What is troubling is that four out of seven City Council members seem at this point to believe otherwise, even though creating this exemption would be against the City’s own best interests. (A quick thanks here to the three City Councilmembers who voted against the exemption: Jenny Brekhus, Naomi Duerr, and Mayor Hillary Schieve.)
UNR’s proposed skyway is not a “special case” that warrants less design scrutiny than others. It is, on the contrary, a typically problematic one from both a landscape and architectural perspective, warranting close examination from the very type of professional design team that the Design Review Committee would comprise.
If City staff had dedicated its efforts toward clarifying how to convene the Design Review Committee when UNR’s skyway was first submitted to the City in February—four months ago—that committee’s review could have been completed by now. As it is, City Council now has had to devote two meetings to formalizing the exemption of skyways like UNR’s from city code—the first on July 22nd, and the second on August 12th.

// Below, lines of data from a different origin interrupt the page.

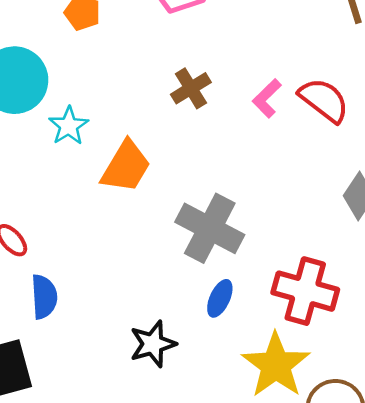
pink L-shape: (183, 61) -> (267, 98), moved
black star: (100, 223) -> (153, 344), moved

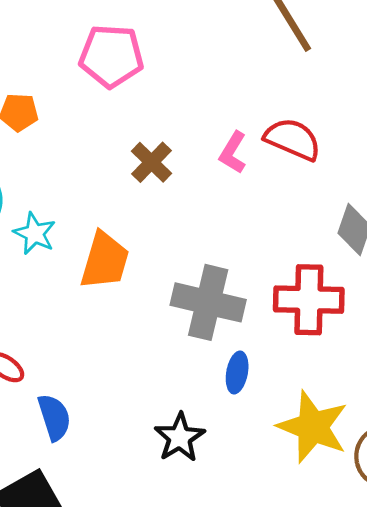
red cross: (305, 291) -> (309, 300), moved

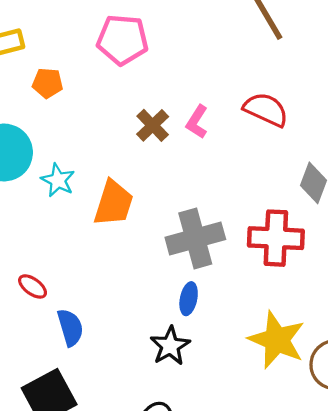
pink L-shape: (233, 153) -> (197, 122), moved
gray cross: (208, 302) -> (195, 238), turned -30
blue ellipse: (237, 372) -> (189, 299), moved

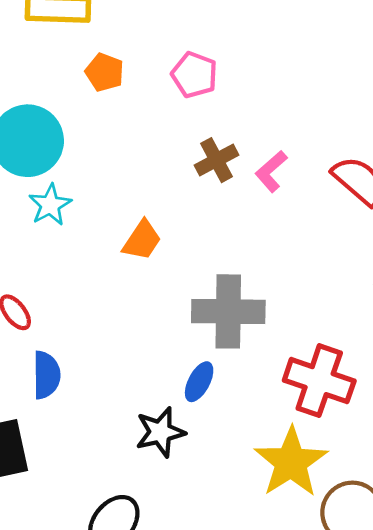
pink pentagon: (123, 40) -> (194, 75), moved, size x0.7
cyan star: (58, 180) -> (50, 205), moved
orange trapezoid: (114, 203) -> (142, 240), size x0.7
red cross: (276, 238) -> (319, 381), moved

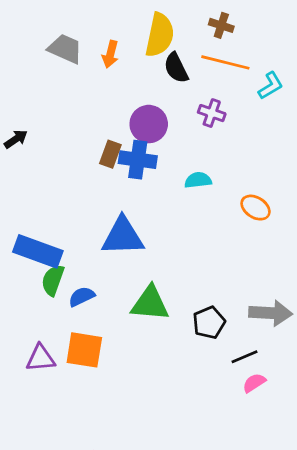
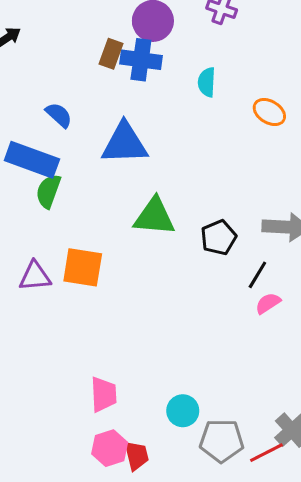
cyan semicircle: (198, 180) -> (207, 82), turned -80
blue semicircle: (82, 297) -> (59, 115), moved, turned 68
black line: (245, 357) -> (257, 275), turned -36

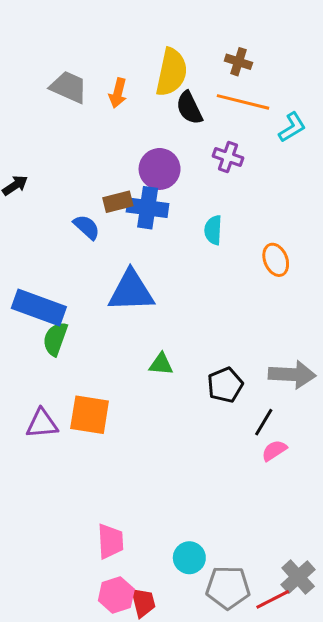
brown rectangle: (111, 54) -> (118, 202), turned 56
orange ellipse: (269, 112) -> (276, 260), turned 36
blue semicircle: (59, 115) -> (87, 227), moved
green triangle: (154, 217) -> (161, 364), size x0.6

In doing so, these City Councilmembers have clearly succumbed to flawed interpretations of both the existing city code and of UNR’s proposed skyway. City Council should not add a permanent exemption to a code requirement in order to expedite a specific project—in this case, the UNR skyway—as both Jenny Brekhus and Naomi Duerr have pointed out, and any Councilmember’s refusal to support such an exemption should not imply any opposition to that specific project. It simply has nothing to do with it.
There is no objective reason to exempt any skyways over the public right of way from review by a Design Review Committee, which is an integral part of the code and of immense benefit to the City, regardless of a skyway’s size, location, or owner.
Rather than continue along its current path, City Council needs instead to take steps toward doing what it should have done in April: schedule an agenda item to approve the precise method of forming the DRC and convene it. The DRC can then review the UNR skyway and provide their recommendations to the Planning Commission so City Council can give it their approval (if they so desire) and get on with it.
For City Council to proceed with this exemption would be to reveal its willingness to needlessly and permanently alter a city ordinance in order to allow UNR to avoid what basically amounts to a single, but critical, non-regulatory meeting—a constructive, mutually beneficial professional review of its proposed skyway that would without question make it a better project for the university and the entire community.
Quick note: Also on the next agenda are proposed changes to the City Ordinance on Development Agreements, which is worthy of more attention later.